You don't have to fall apart, now or later, for your feelings to be genuine.

cathan Mon 22-Apr-13 17:10:03

There are no rules for grieving so don't be hard on yourself. Whatever you feel is right for you right now. When my father died after a 7 month illness, at first I was just angry - with him for dying, with my siblings for not helping more in his final months, with everyone. I felt it was wrong to feel that way and then got very depressed, thinking I was a horrible person etc. With the help of a good friend, I got through it, faced my underlying grief and now, 3 years on, am able to remember happy times with my dad again. So ... don't blame yourself for what you feel. Your mourning will be individual to you and you will get through it. If you can, find someone you can talk to about your feelings. Best wishes.

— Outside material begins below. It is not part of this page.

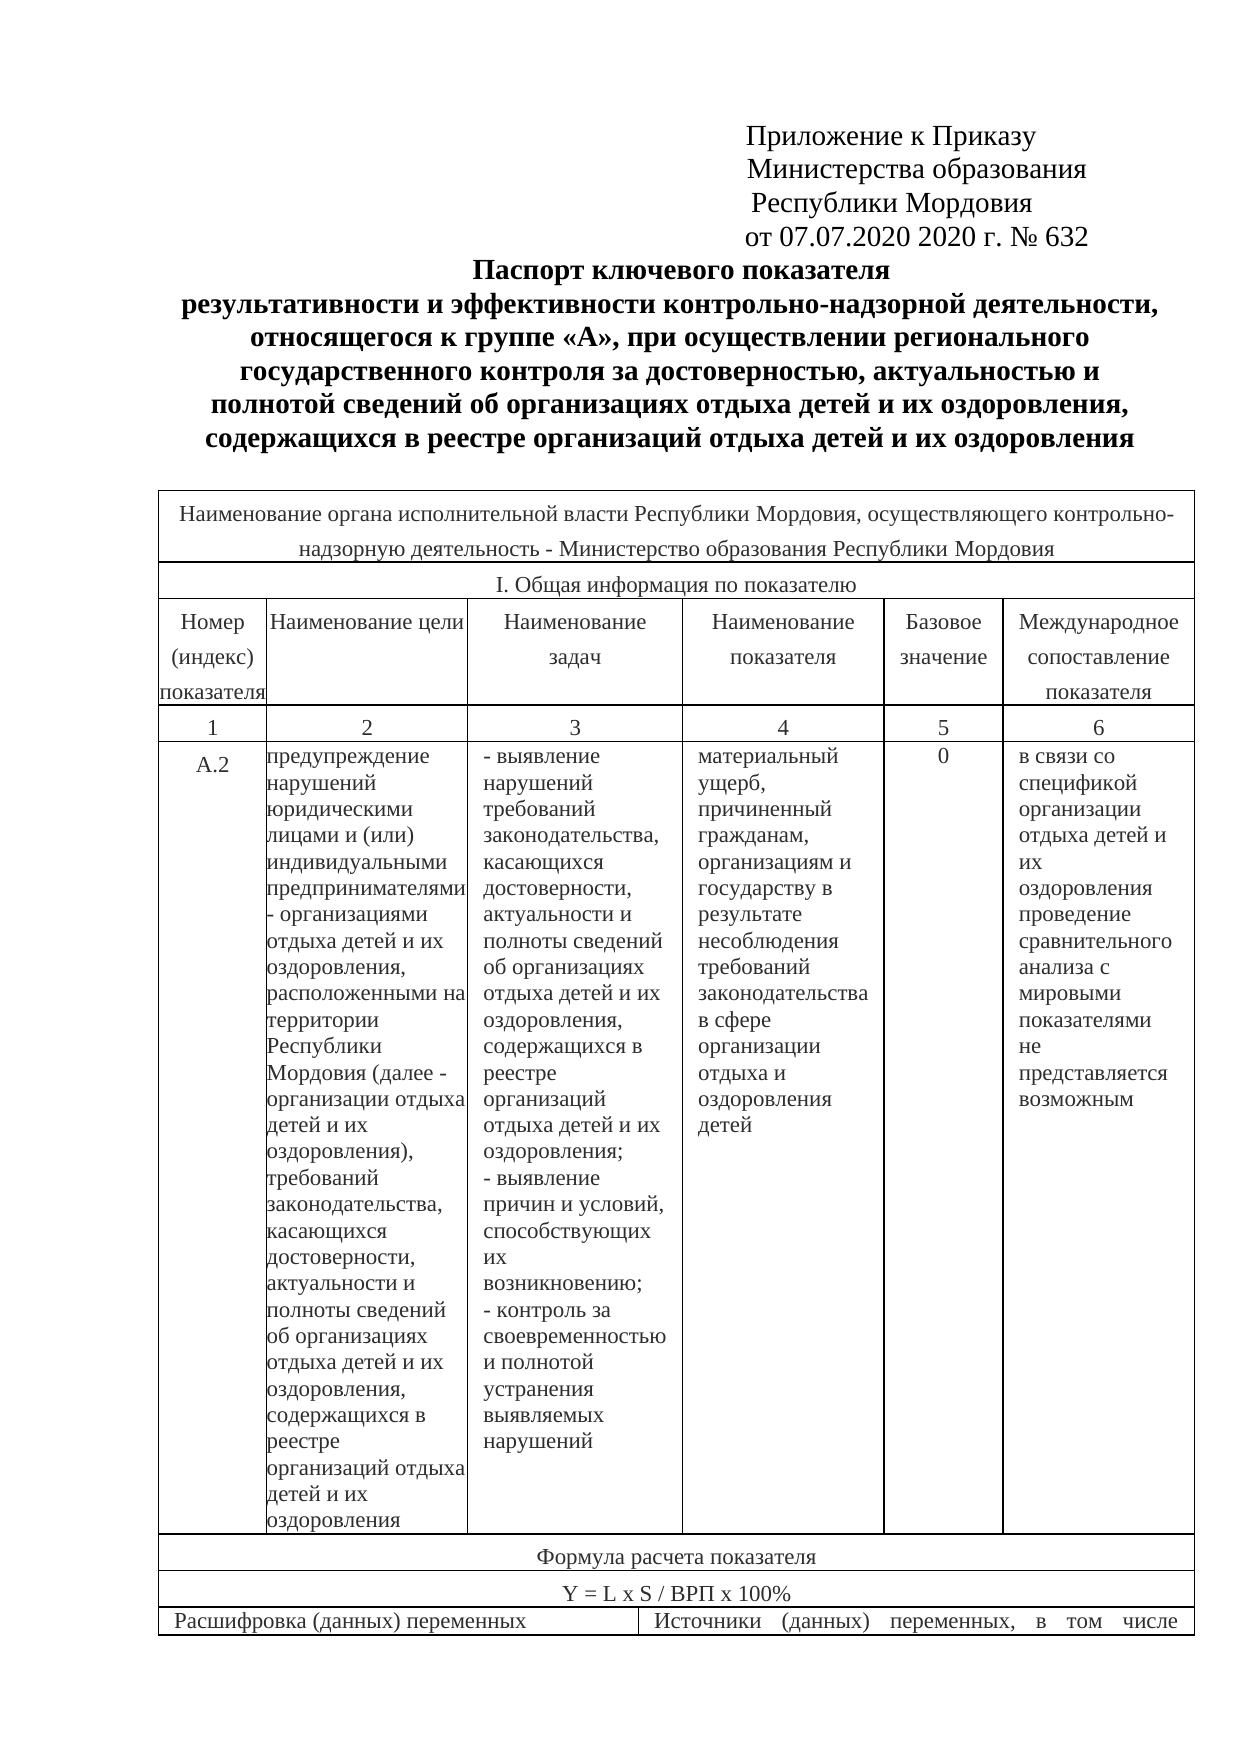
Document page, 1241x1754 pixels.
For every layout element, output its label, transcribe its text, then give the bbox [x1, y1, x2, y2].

table_cell Y = L x S / ВРП x 100% [159, 1571, 1194, 1606]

noarguments Mon 22-Apr-13 16:46:19

Mum died a month ago after a nine month illness. I was quite involved in her care in the last few months.
Was very busy doing the difficult stuff - telling people, funeral arrangements, looking after my Dad etc etc.
Now that's done I do feel empty and sad, but I'm functioning quite normally, and therefore (because I'm a woman) I feel overwhelmingly guilty.
Am I just cold and heartless?
Am I just in denial and its waiting to hit me?- still can't quite believe she's really gone
Did I do some of the grieving process while she was really ill - we knew last summer that it would beat her.

I'm not expecting any answers - I realise there's no right way to feel, but its confusing me and I somehow feel I'm letting her down. I loved her so much and it was so hard to see her decline. And is so so hard to see my Dad on his own.